Copie Carbone

Nous sommes entourés d’images, de signes, représentant une chose absente que la forme et la couleur reproduisent. Les publicités en sont le meilleur exemple, celles-ci se fondant sur un objet, un endroit, une idée, qu’elles évoquent à travers une image soigneusement construite. Une reproduction de ce qu’elles représentent, une abstraction de ce que l’on considère être l’original. La publicité ne prétend pas avoir une relation à cet original et le gauchit plutôt à des fins explicitement commerciales.
Qu’en est-il alors de ces images qui recopient directement une oeuvre d’art? Pour le spectateur, la différence  peut sembler faible quand il s’agit d’une pièce méconnue reproduite sur carte postale. Mais que se passe-t-il  lorsque l’oeuvre copiée est emblématique? Si les publicités abstraient clairement la chose qu’elles représentent en affirmant directement leur intention commerciale, la différence entre deux versions d’une même image, elle, est à peine perceptible.
David LaChapelle - The Last Supper, 2003
David LaChapelle – The Last Supper, 2003
Selon Walter Benjamin, nous pouvons trouver une différence dans l’essence artistique. Dans son ouvrage « The Work of Art in the Age of Mechanical Reproduction », il écrit que « même la plus parfaite reproduction d’une oeuvre d’art manque d’un élément: sa présence dans le temps et l’espace, son existence unique à l’endroit où il se trouve qu’elle a pris forme. » Ce qui confère dans un premier temps sa valeur à une oeuvre d’art – le temps – est ineffable et cependant nous essayons de la capturer par la reproduction. La reproduction mécanique, du moins dans l’esprit de Benjamin, a pour conséquence la déformation de la valeur à partir de laquelle nous définissons l’art.
Ceux qui choisissent d’aller visiter la Joconde sont extrêmement distanciés de la pièce en tant que moment dans l’histoire de l’art. En fait, ils voient même rarement la peinture, la regardant à travers leur iPad ou leur caméra, ces appareils de reproduction miniature qui leur permettent d’en emporter une partie chez eux. Et pourtant, au plus une oeuvre est accessible, au plus, paradoxalement, elle prend et perd à la fois de l’importance culturelle. La pièce sera hors de prix, reproduite à échelle mondiale et instantanément reconnue comme un symbole de la culture contemporaine. Cependant, au plus ceci se produit, au plus nous éloignons en termes de temps de la pièce originale et au moins nous pouvons retrouver l’artiste dans sa propre création. Les masses s’approprient l’oeuvre.
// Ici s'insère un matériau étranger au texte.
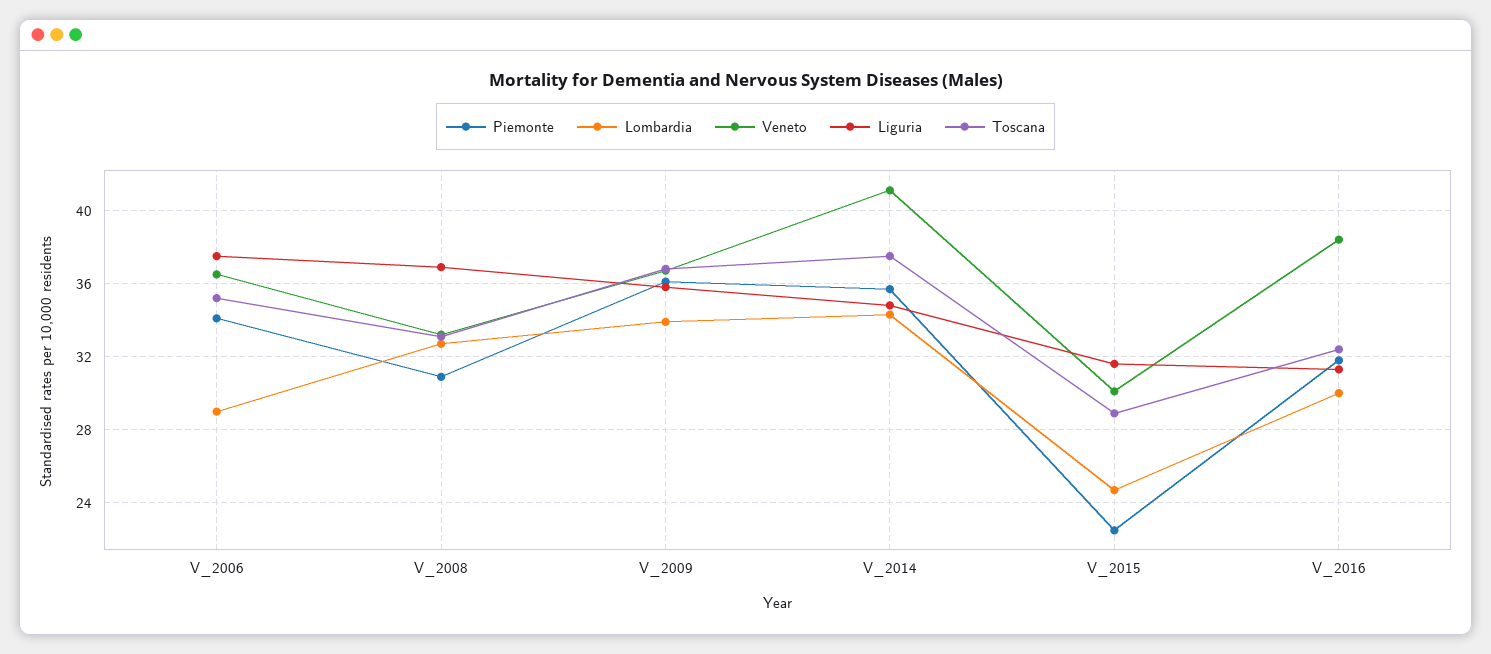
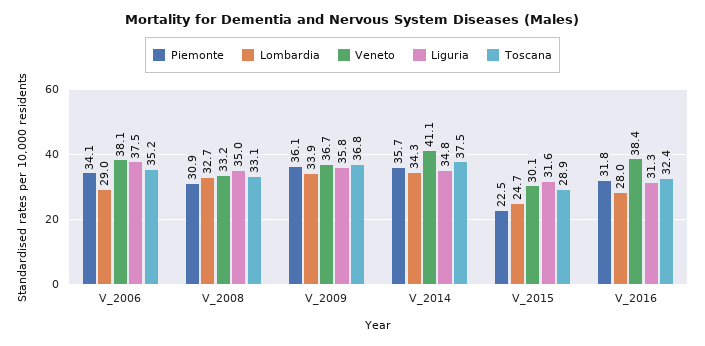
  {
    "Piemonte": {
      "V_2006": 34.1,
      "V_2008": 30.9,
      "V_2009": 36.1,
      "V_2014": 35.7,
      "V_2015": 22.5,
      "V_2016": 31.8
    },
    "Lombardia": {
      "V_2006": 29,
      "V_2008": 32.7,
      "V_2009": 33.9,
      "V_2014": 34.3,
      "V_2015": 24.7,
-     "V_2016": 30
+     "V_2016": 28
    },
    "Veneto": {
-     "V_2006": 36.5,
+     "V_2006": 38.1,
      "V_2008": 33.2,
      "V_2009": 36.7,
      "V_2014": 41.1,
      "V_2015": 30.1,
      "V_2016": 38.4
    },
    "Liguria": {
      "V_2006": 37.5,
-     "V_2008": 37,
+     "V_2008": 35,
      "V_2009": 35.8,
      "V_2014": 34.8,
      "V_2015": 31.6,
      "V_2016": 31.3
    },
    "Toscana": {
      "V_2006": 35.2,
      "V_2008": 33.1,
      "V_2009": 36.8,
      "V_2014": 37.5,
      "V_2015": 28.9,
      "V_2016": 32.4
    }
  }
Devorah Sperber - After The Mona Lisa 2, 2005
Devorah Sperber – After The Mona Lisa 2, 2005
Depuis que l’art est mécaniquement reproduit, « ni le temps ni l’espace n’ont l’importance qu’ils avaient dans une perspective immémoriale ». Benjamin pense que la reproduction perturbe notre conception du temps. Ce qui a été créé à une époque passée est recréé via des copies, aujourd’hui, et est instantanément disponible pour chacun tout le temps. Nous conférons du sens à partir du temps et donc, nous comprenons les choses à travers une catégorisation temporelle. Lorsque ceci est perturbé, une chose perd sa valeur originelle parce qu’elle est immédiatement disponible pour chacun en tant que constante au sein du présent. Elle n’a plus de valeur temporelle. En reproduisant une oeuvre d’art nous tentons de capturer son essence. Au plus un objet est copié, cependant, au plus nous l’altérons et au plus nous sommes loin de capturer ce qui est en son coeur. En rendant le passé présent, l’original se perd dans le temps et nous ne conservons qu’une copie d’une copie d’une copie.